Stored data:
^^^^^^^^^^^^^^^^
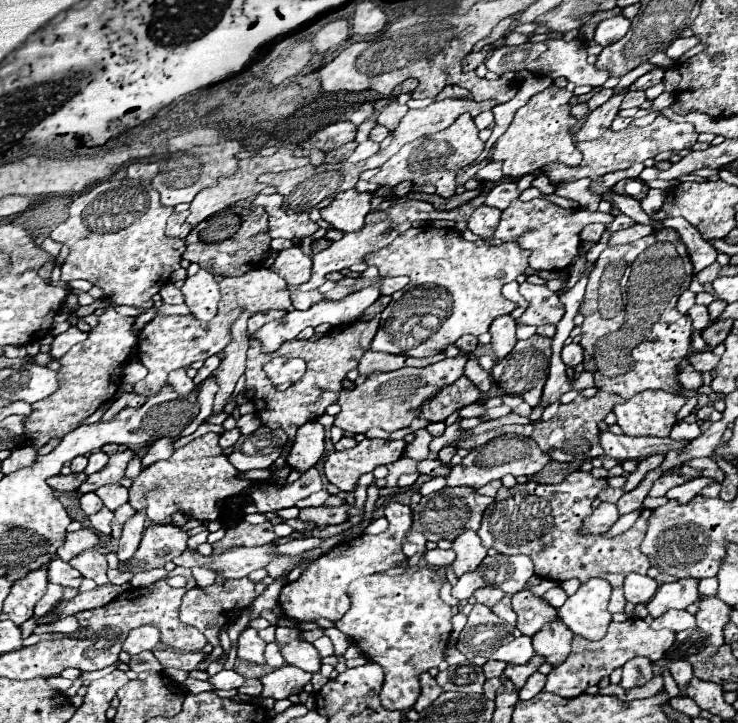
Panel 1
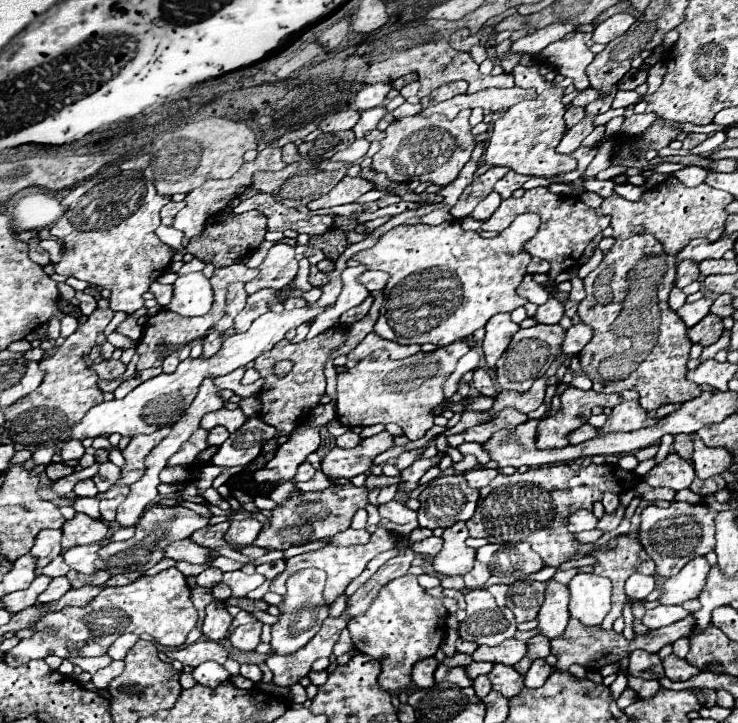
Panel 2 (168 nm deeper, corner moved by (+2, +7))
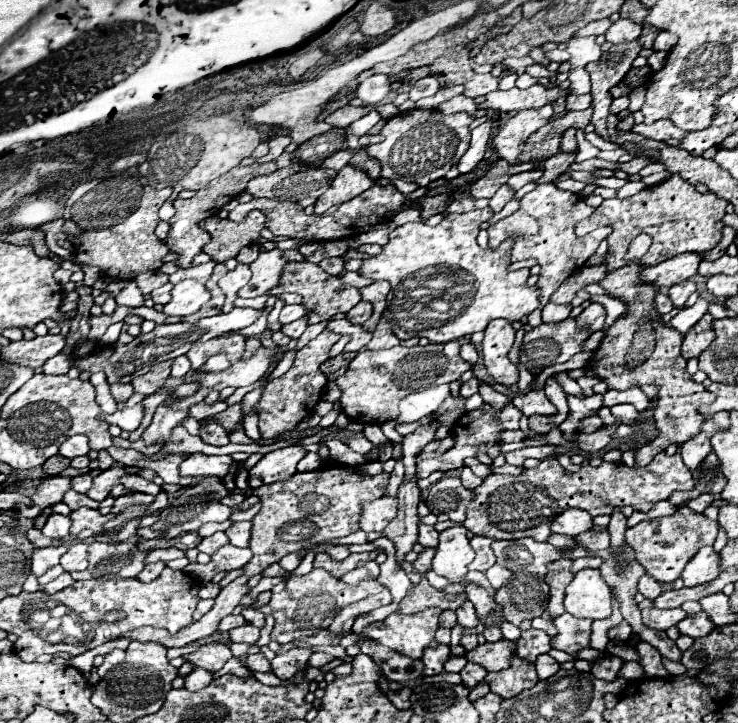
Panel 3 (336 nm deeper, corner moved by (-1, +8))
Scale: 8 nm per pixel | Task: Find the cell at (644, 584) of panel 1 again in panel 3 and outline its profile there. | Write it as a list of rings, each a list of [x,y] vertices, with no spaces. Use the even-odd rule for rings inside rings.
[[[644,574],[644,576],[640,578],[640,582],[638,582],[638,592],[644,594],[644,598],[654,600],[654,598],[658,598],[658,596],[662,594],[662,584],[656,582],[656,580],[652,580],[652,576]]]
^^^^^^^^^^^^^^^^
_Exercise directions_:
A faithful copy of the records above, without images, is what to give back.

_Result of the exercise_:
Panel 1
Panel 2 (168 nm deeper, corner moved by (+2, +7))
Panel 3 (336 nm deeper, corner moved by (-1, +8))
Scale: 8 nm per pixel | Task: Find the cell at (644, 584) of panel 1 again in panel 3 and outline its profile there. | Write it as a list of rings, each a list of [x,y] vertices, with no spaces. Use the even-odd rule for rings inside rings.
[[[644,574],[644,576],[640,578],[640,582],[638,582],[638,592],[644,594],[644,598],[654,600],[654,598],[658,598],[658,596],[662,594],[662,584],[656,582],[656,580],[652,580],[652,576]]]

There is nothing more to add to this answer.